§ SELECTED TEXT
^^^^^^^^^^^^^^^^

Three-Plate Die Casting Mold Having a Sprue System and Improved Sprue Separation, and Die Casting Method

Abstract

A three-plate die casting mold for producing a metal die-cast part by die casting a molten metal includes a first, second, and third mold part, where the third mold part is disposed between the first and second mold parts. Molten metal is feedable to a die cavity through a sprue system where the sprue system has a plurality of feed channels that are disposed in the third mold part and open into the die cavity. The plurality of feed channels have a respective tapering at a die cavity-side end where the respective tapering locally decreases a channel cross section such that a predetermined breaking point is generated during a die casting operation which allows a defined separation of the metal die-cast part from a sprue created in the sprue system when the three-plate die casting mold is being opened.

Description

BACKGROUND AND SUMMARY OF THE INVENTION

The invention relates to what is referred to as a three-plate die casting mold for producing at least one metal die-cast part. The invention also relates to a method for producing at least one metal die-cast part by means of a three-plate die casting mold.

As is known, during die casting, liquid molten metal is pressed at high pressure into the die cavity of a die casting mold (casting die), where it then solidifies. After the molten metal has solidified, the die casting mold is opened to remove the die-cast part (if appropriate, also multiple die-cast parts) from the die. In order to be able to open and close the die casting mold, it has at least two mold parts (mold halves), with at least one of these mold parts being movable relative to the other mold part. The opening and closing is effected using a die casting machine, in which the die casting mold is installed.

^^^^^^^^^^^^^^^^

Rewrite the patent text from "The invention relates" down to "mold is installed.", swapping "die casting mold" for "casting tool" wherever it appears.

§ DATA SEGMENT

^^^^^^^^^^^^^^^^

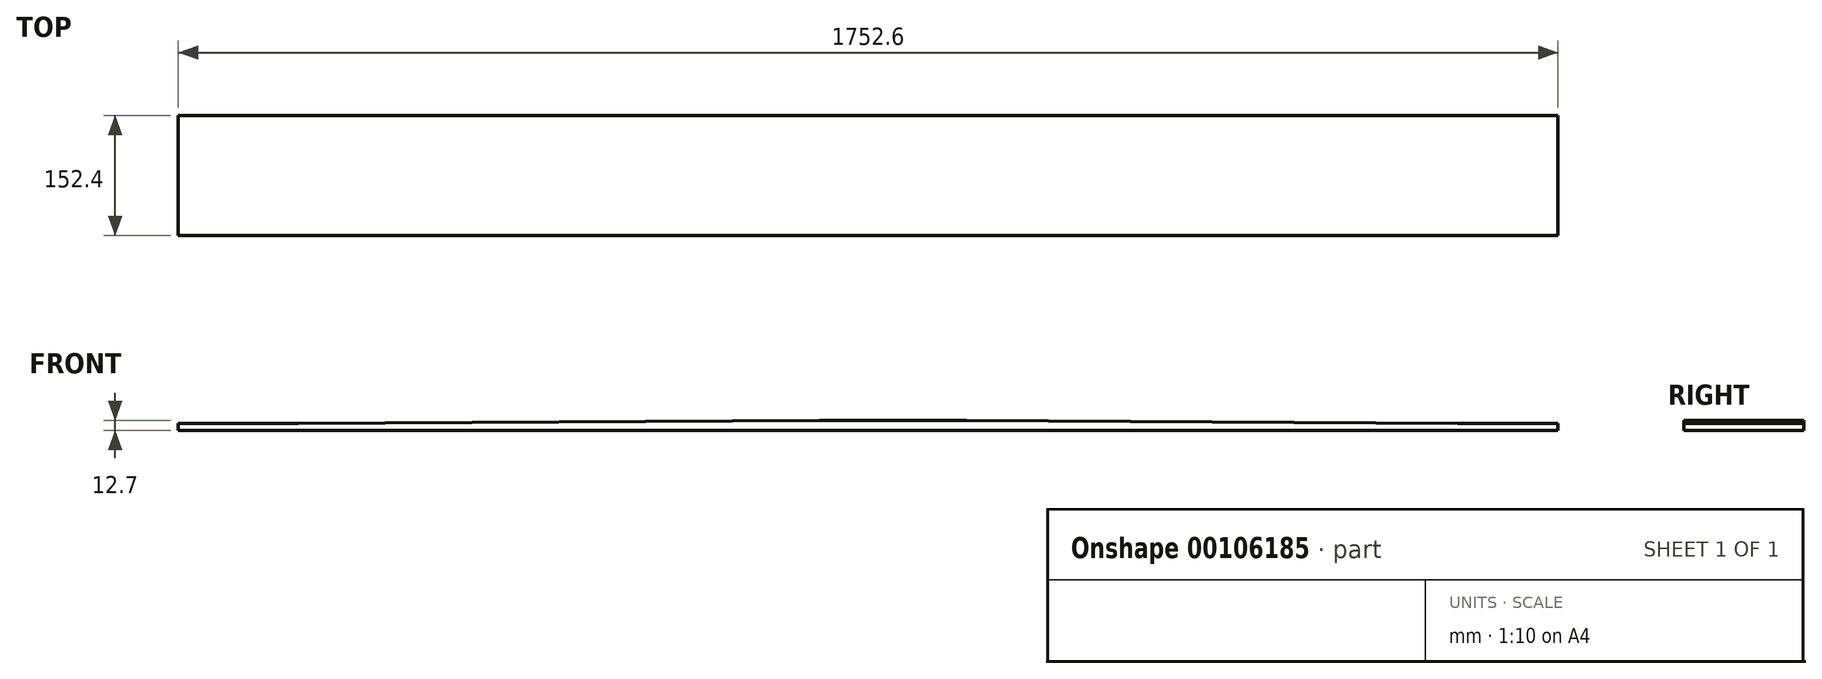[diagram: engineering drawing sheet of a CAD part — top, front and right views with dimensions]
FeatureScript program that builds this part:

^^^^^^^^^^^^^^^^

§ ANSWER TO THE EXERCISE
The invention relates to what is referred to as a three-plate casting tool for producing at least one metal die-cast part. The invention also relates to a method for producing at least one metal die-cast part by means of a three-plate casting tool.

As is known, during die casting, liquid molten metal is pressed at high pressure into the die cavity of a casting tool (casting die), where it then solidifies. After the molten metal has solidified, the casting tool is opened to remove the die-cast part (if appropriate, also multiple die-cast parts) from the die. In order to be able to open and close the casting tool, it has at least two mold parts (mold halves), with at least one of these mold parts being movable relative to the other mold part. The opening and closing is effected using a die casting machine, in which the casting tool is installed.